In the second example, that is a type error that could potentially be picked up staticly (James Clark was very clear that the first item in a list should be index = 1) which is a different case.  And it may be common enough that implementations should try to look for it as a static error rather than a dynamic one.

Regards
Rocl

On Mon, Nov 21, 2016 at 6:20 AM, Costello, Roger L. <costello@mitre.org> wrote:

Hi Folks,

I am learning the Alloy modelling language. It is so cool. One interesting aspect of Alloy is this rule:

                An expression is erroneous if it can be shown
               to be redundant, using types alone.

A common and simple case of redundancy is an expression that is equal to the empty relation (set). For example, if sets A and B are disjoint, then (A intersect B) is empty and therefore redundant (and therefore erroneous).

I am trying to see if any of the XML technologies have an equivalent rule.
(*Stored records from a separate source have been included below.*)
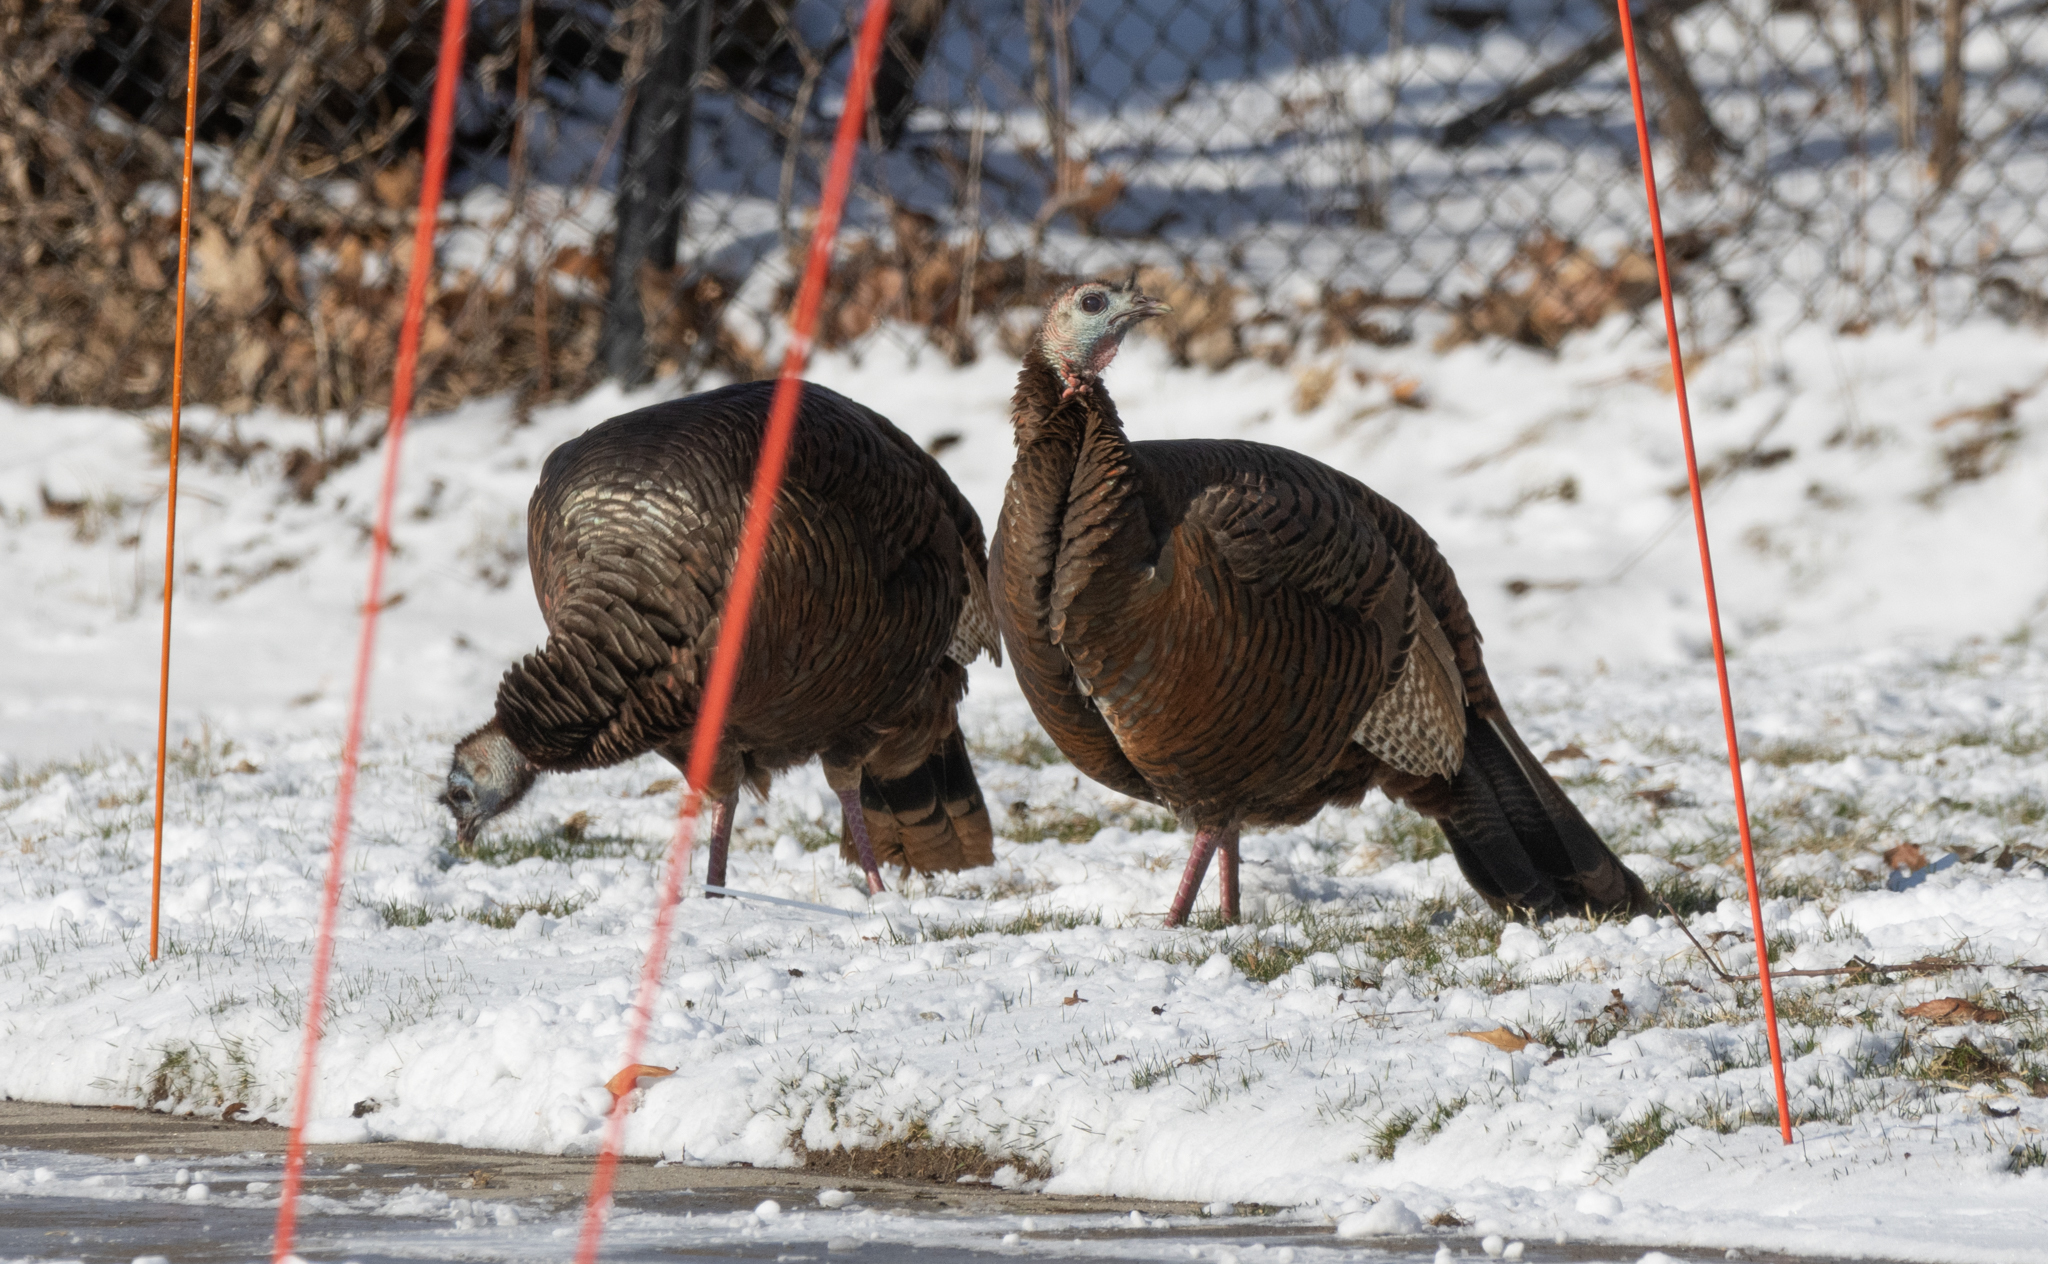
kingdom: Animalia
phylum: Chordata
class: Aves
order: Galliformes
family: Phasianidae
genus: Meleagris
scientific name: Meleagris gallopavo
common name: Wild turkey
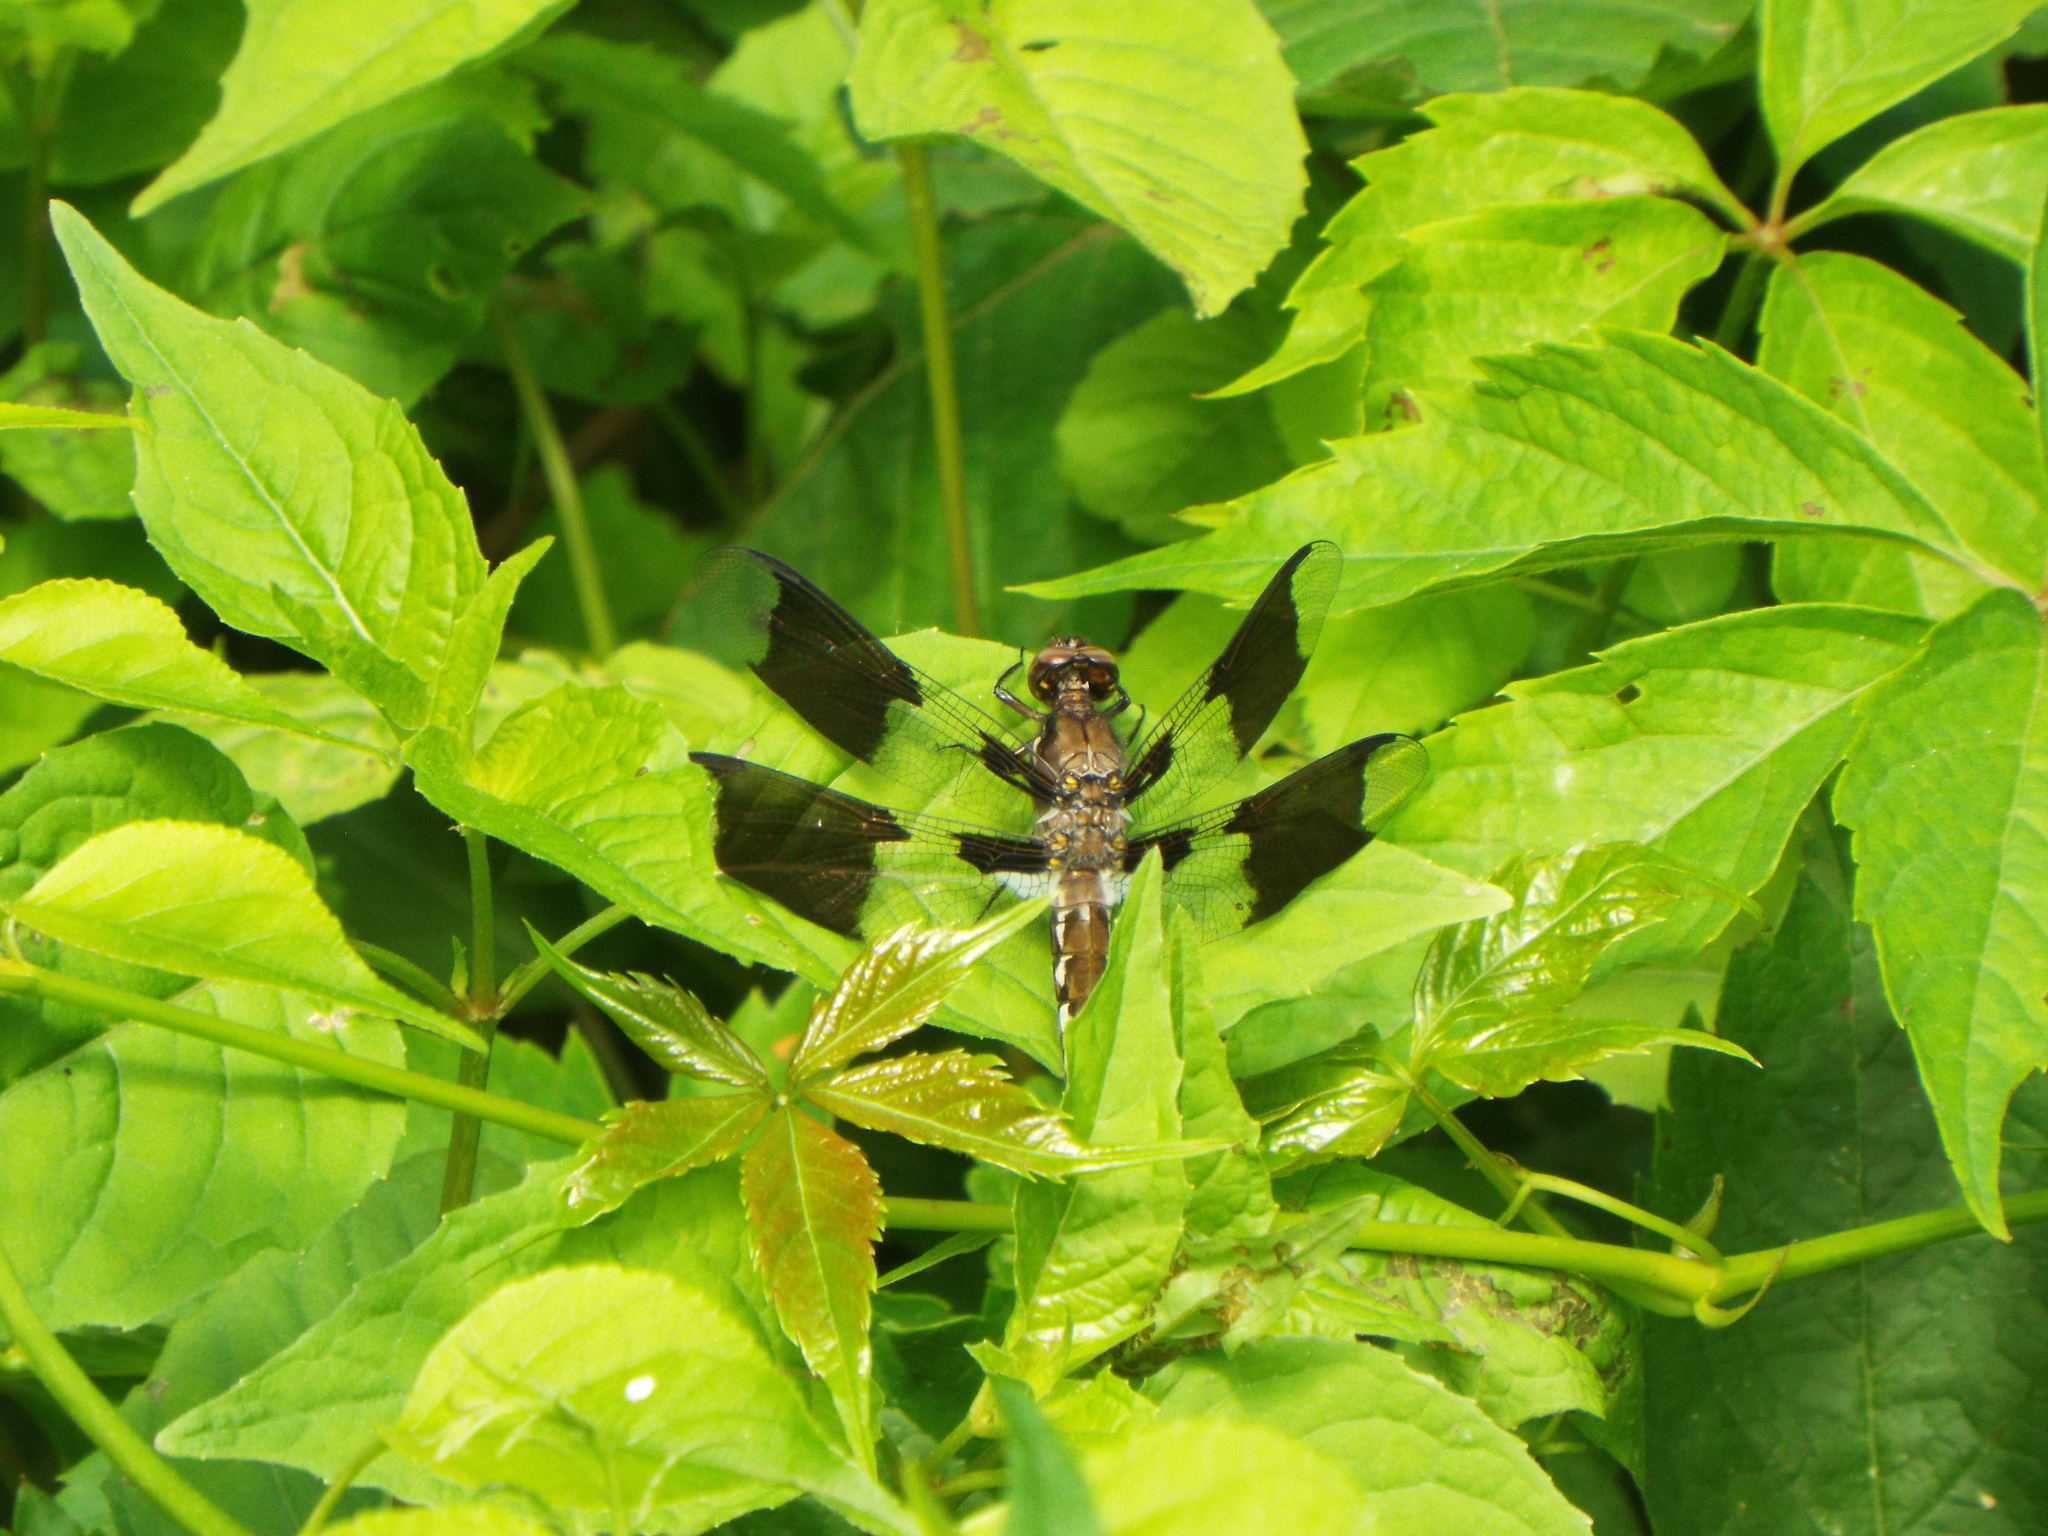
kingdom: Animalia
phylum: Arthropoda
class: Insecta
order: Odonata
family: Libellulidae
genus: Plathemis
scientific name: Plathemis lydia
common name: Common whitetail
It seems that XSD does not. Consider: the following schema says that an XML instance document can never have a <Foo> element:

<xs:element name="Book">
   
<xs:complexType>
       
<xs:sequence>
           
<xs:element name="Title" type="xs:string"/>
           
<xs:element name="Author" type="xs:string"/>
            
<xs:element name="Date" type="xs:string"/>
           
<xs:element name="Foo" minOccurs="0" maxOccurs="0" type="xs:string"/>
       
</xs:sequence>
   
</xs:complexType>
</xs:element>

 

The Foo element declaration is redundant – it declares an element that can never manifest in XML instances. Redundancy is not an error in XSD.

 

It also seems that redundancy is not an error in XSLT/XPath. Consider: the following XSLT has an XPath expression that can never be satisfied:

 

<xsl:template match="/">
   
<xsl:choose>
       
<xsl:when test="name(/*[position() eq 0]) eq 'foo'">foo</xsl:when>
       
<xsl:when test="name(/*[position() eq 1]) eq 'bar'">bar</xsl:when>
       
<xsl:when test="name(/*[position() eq 1]) eq 'blah'">blah</xsl:when>
   
</xsl:choose>
</xsl:template>

 

In the vast universe of XML technologies, is there anywhere a rule that requires redundancy be treated as an error?